You Complete Me
Effective search is not just about returning relevant results when a user types in a search phrase, it's also about helping your user to choose the best search phrases. Elasticsearch already has did-you-mean functionality which can correct the user's spelling after they have searched. Now, we are adding the completion suggester which can make suggestions while-you-type. Giving the user the right search phrase before they have issued their first search makes for happier users and reduced load on your servers.
NOTE: Consider this feature experimental at the moment! Things might change/break in future releases.
Why Another Suggester?
It was already possible to make suggestions using existing functionality in Elasticsearch, like prefix queries and ngrams, so why have we added a dedicated completion suggester? There are a few reasons:
SPEED
Remember, we're making suggestions while the user types, so results need to be shown to the user within a few milliseconds, even after taking network latency into account! A full-blown search has to examine too many terms (and their frequencies) to perform sufficiently fast for this purpose.
Instead, we use an in-memory data structure called an FST which contains valid suggestions and is optimised for fast retrieval and memory usage. Essentially, it is just a graph. For instance, and FST containing the words
hotel
, marriot
, mercure
, munchen
and munich
would look like this:
All we do is start on the left and follow the paths to the right. If the user types an
h
, then we can see that there is only one possible completion: hotel
, so we can immediately complete that word. If the user types an m
, then we can provide a list of all the "m" words. As soon as they type ma
, then we can autocomplete the word "marriot". Following this in-memory graph is blazingly fast, as you will see from the benchmarks later in this blogpost.
Real Time
Suggesters in Lucene are built in-memory by loading the completion values from the index, then building the FST. This can be a slow, resource intensive process. And, as soon as the index changes, the FST needs to be rebuilt. "Real time search" is a mantra of Elasticsearch. It is not acceptable to return out of date suggestions, nor to require a full rebuild whenever the index changes.
Instead of building the FST at search time, we now build an FST per-segment at index time. Essentially, whenever a new segment is written to disk, we also write the FST to a file in a format which is fast to load into memory when required. Instead of consulting a single FST for the whole index, we query each per-segment FST to produce a unified list of results.

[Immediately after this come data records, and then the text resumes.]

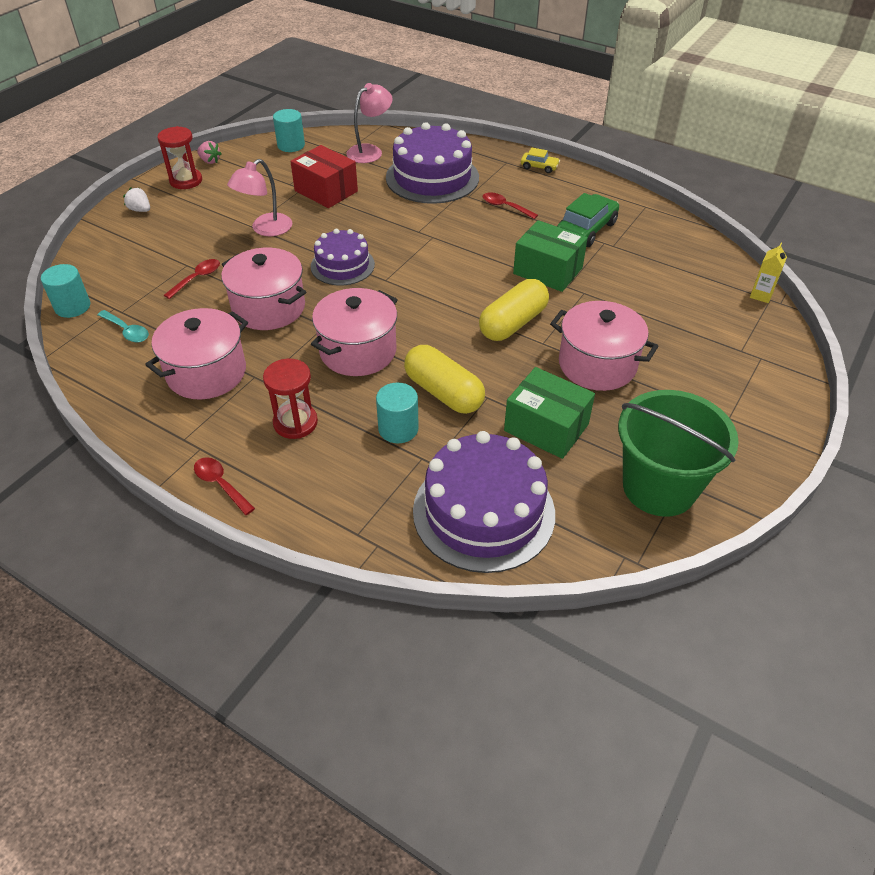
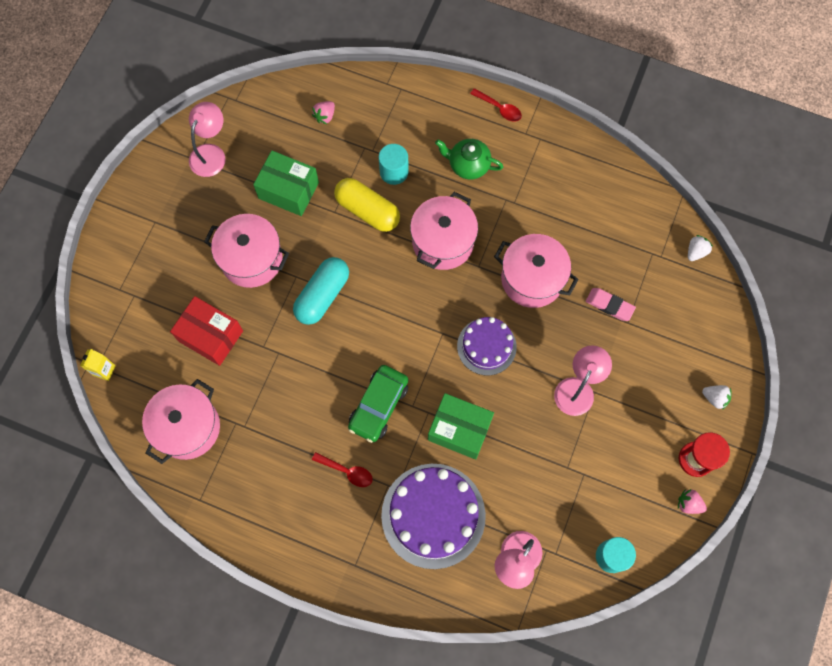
camera: 170 degrees right, 25 degrees up
turquoise cylinder [41,264,90,318] -> white strawberry [688,235,713,261]
turquoise spoon [97,310,149,342] -> none
pink pot [145,308,248,399] -> pink pot moved to [142,379,220,464]
red spoon [164,259,220,299] -> pink eraser [586,288,636,321]
red hourglass [263,359,318,439] -> green teapot [435,139,503,179]
red box [290,145,358,208] -> red box moved to [170,296,243,366]
purple cake [413,431,555,573] -> pink strawberry [312,101,335,124]
yellow capsule [479,279,549,341] -> turquoise capsule [293,257,349,325]
green box [513,220,588,292] -> green box moved to [428,393,494,460]
yellow car [521,147,560,173] -> none
green car [557,193,619,247] -> green car moved to [348,365,408,443]
green bucket [618,390,739,517] -> pink lamp [189,102,225,177]

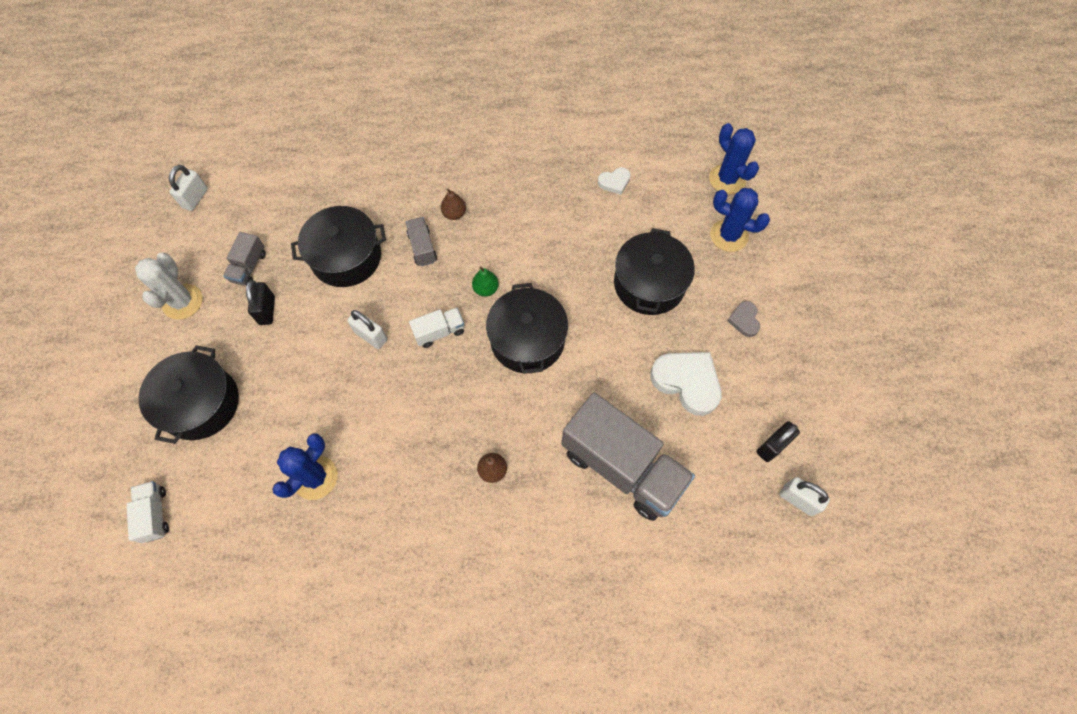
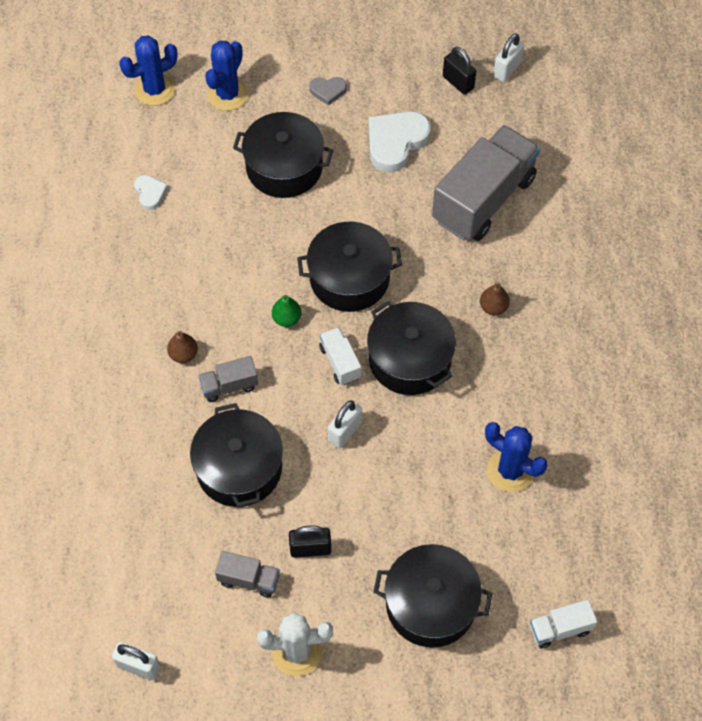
camera: 90 degrees left, 5 degrees down
none -> black pot [367,301,456,395]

Having an FST per segment also means that the completion suggester scales horizontally, in exactly the same way as for full text search: the more nodes you add, the more you can scale.
Readability
A user searching for
"Courtyard by Marriot, Munich City"
may type in any number of search phrases:
- courtyard munich
- munich hotel
- marriot munchen
- etc
However, we want our suggestions to be explicit, leaving the user in no doubt about the page they will see if they click on our suggestion. All of the above inputs should return the single, nicely formatted suggestion of
"Courtyard by Marriot, Munich City"
.
Custom Ordering
We want suggestions to be presented in a particular order, but this order is not the same as the ordering we need for full text search. Full text search uses TF/IDF (term frequency/inverse document frequency) to find the documents that are most relevant for the given search phrase. For suggestions, we may want common terms to appear at the top of the list. However common terms have high document frequencies, which reduce their relevance.

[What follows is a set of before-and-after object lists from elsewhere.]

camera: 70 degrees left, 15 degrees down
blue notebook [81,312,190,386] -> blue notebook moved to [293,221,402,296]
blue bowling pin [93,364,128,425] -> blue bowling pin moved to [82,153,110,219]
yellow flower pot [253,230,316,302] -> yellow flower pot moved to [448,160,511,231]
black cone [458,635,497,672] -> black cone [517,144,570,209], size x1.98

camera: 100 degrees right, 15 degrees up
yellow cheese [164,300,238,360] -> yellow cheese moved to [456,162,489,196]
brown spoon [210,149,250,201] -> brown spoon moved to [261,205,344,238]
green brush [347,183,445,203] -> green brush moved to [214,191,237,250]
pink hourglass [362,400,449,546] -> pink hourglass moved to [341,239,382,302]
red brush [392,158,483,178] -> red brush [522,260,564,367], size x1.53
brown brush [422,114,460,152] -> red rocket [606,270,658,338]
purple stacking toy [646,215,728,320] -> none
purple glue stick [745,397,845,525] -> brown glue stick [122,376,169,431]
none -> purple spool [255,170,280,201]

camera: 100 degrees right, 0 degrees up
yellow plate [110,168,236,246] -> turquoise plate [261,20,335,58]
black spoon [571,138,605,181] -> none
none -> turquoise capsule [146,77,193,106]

Alternatively, we may want a completely custom ordering applied to suggestions, which is independent of term frequency. For instance, we may want to promote hotels which have received good user ratings, or promote recent blogposts over older blogposts. The completion suggester gives us complete control over the order of suggestions but, by default, treats more common suggestions as more important.
Use Case: Hotel Bookings
To demonstrate the power of the completion suggester, let's start with a simple search-as-you-type function on a hotel bookings website. We'll build on this example below.

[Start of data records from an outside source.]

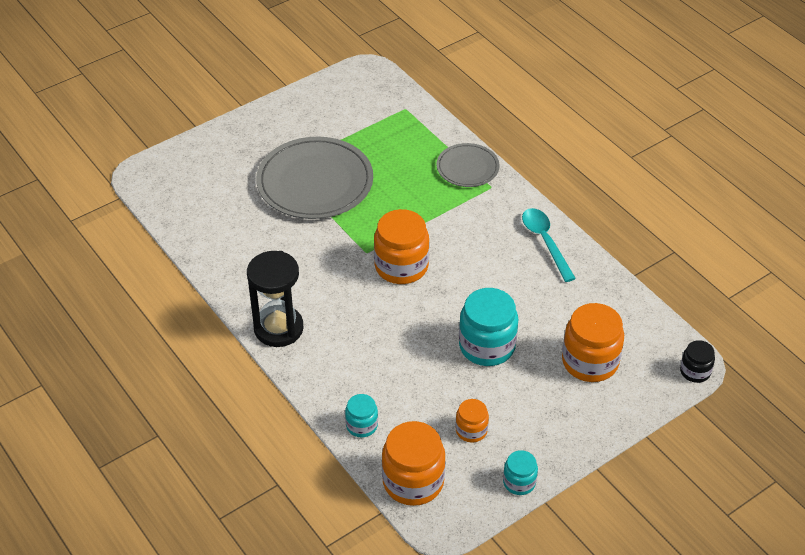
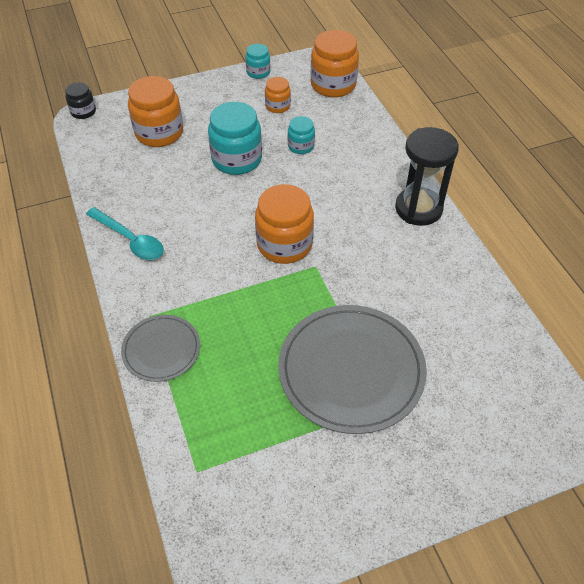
camera: 165 degrees left, 5 degrees up
turquoise jar [345,394,378,438] -> turquoise jar moved to [288,116,315,154]
turquoise spoon [522,208,576,282] -> turquoise spoon turned 45 degrees counterclockwise [86,207,164,260]

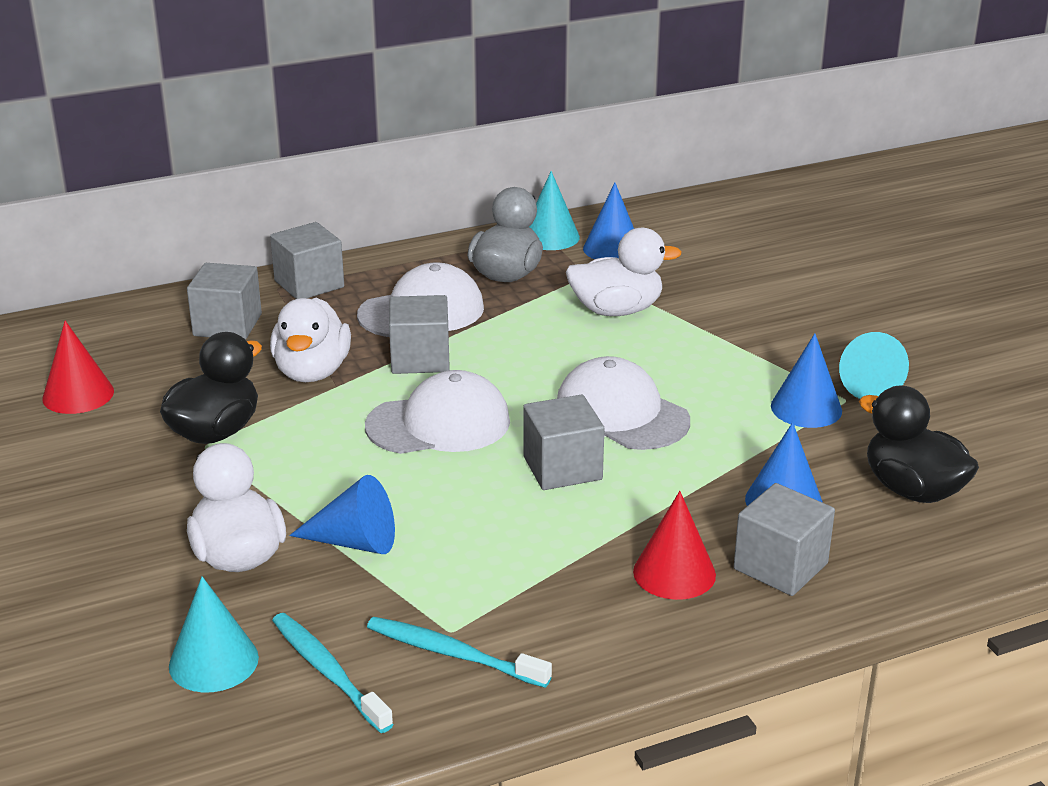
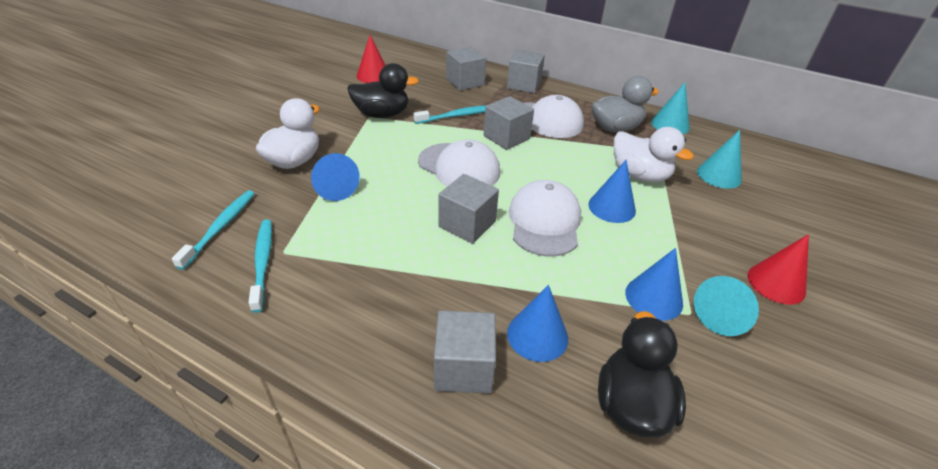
camera: 50 degrees right, 10 degrees up
turquoise cone [169,576,259,692] -> turquoise cone moved to [697,130,742,189]
white duck [270,298,351,382] -> turquoise toothbrush [413,105,486,124]
blue cone [583,183,634,259] -> blue cone moved to [588,160,636,223]
red cone [633,491,716,600] -> red cone moved to [748,234,809,304]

First, create an index, and setup the completion suggester for the
name_suggest
field:
curl -X PUT localhost:9200/hotels -d ' { "mappings": { "hotel" : { "properties" : { "name" : { "type" : "string" }, "city" : { "type" : "string" }, "name_suggest" : { "type" : "completion" } } } } }'
Note the new suggester
type
: "completion"
. Then, index some hotels:
curl -X PUT localhost:9200/hotels/hotel/1 -d ' { "name" : "Mercure Hotel Munich", "city" : "Munich", "name_suggest" : "Mercure Hotel Munich" }' curl -X PUT localhost:9200/hotels/hotel/2 -d ' { "name" : "Hotel Monaco", "city" : "Munich", "name_suggest" : "Hotel Monaco" }' curl -X PUT localhost:9200/hotels/hotel/3 -d ' { "name" : "Courtyard by Marriot Munich City", "city" : "Munich", "name_suggest" : "Courtyard by Marriot Munich City" }'
And now we can ask for suggestions:
curl -X POST localhost:9200/hotels/_suggest -d ' { "hotels" : { "text" : "m", "completion" : { "field" : "name_suggest" } } }'
The (partial) response, as shown below, contains a single suggestion:
Mercure Hotel Munich
:
... "hotels" : [ { "text" : "m", "offset" : 0, "length" : 1, "options" : [ { "text" : "Mercure Hotel Munich", "score" : 1.0 } ] } ]
Why has it returned just
Mercure Hotel Munich
? Why doesn't it include Hotel Monaco
or Marriot
? The reason is that an FST query is not the same as a full text query. We can't find words anywhere within a phrase. Instead, we have to start at the left of the graph and move towards the right. The only suggestion that starts with an m
is the Mercure Hotel Munich
.
The solution to this is to provide multiple inputs: several possible phrases that the user may type.
Multiple Inputs
We'll reindex all of our hotels, providing multiple search phrases for each suggestion:
curl -X PUT localhost:9200/hotels/hotel/1 -d ' { "name" : "Mercure Hotel Munich", "city" : "Munich", "name_suggest" : { "input" : [ "Mercure Hotel Munich", "Mercure Munich" ] } }' curl -X PUT localhost:9200/hotels/hotel/2 -d ' { "name" : "Hotel Monaco", "city" : "Munich", "name_suggest" : { "input" : [ "Monaco Munich", "Hotel Monaco" ] } }' curl -X PUT localhost:9200/hotels/hotel/3 -d ' { "name" : "Courtyard by Marriot Munich City", "city" : "Munich", "name_suggest" : { "input" : [ "Courtyard by Marriot Munich City", "Marriot Munich City" ] } }'
If we rerun our completion suggester, we get more results:
"hotels" : [ { "text" : "m", "offset" : 0, "length" : 1, "options" : [ { "text" : "Marriot Munich City", "score" : 1.0 }, { "text" : "Mercure Hotel Munich", "score" : 1.0 }, { "text" : "Mercure Munich", "score" : 1.0 }, { "text" : "Monaco Munich", "score" : 1.0 } ] } ]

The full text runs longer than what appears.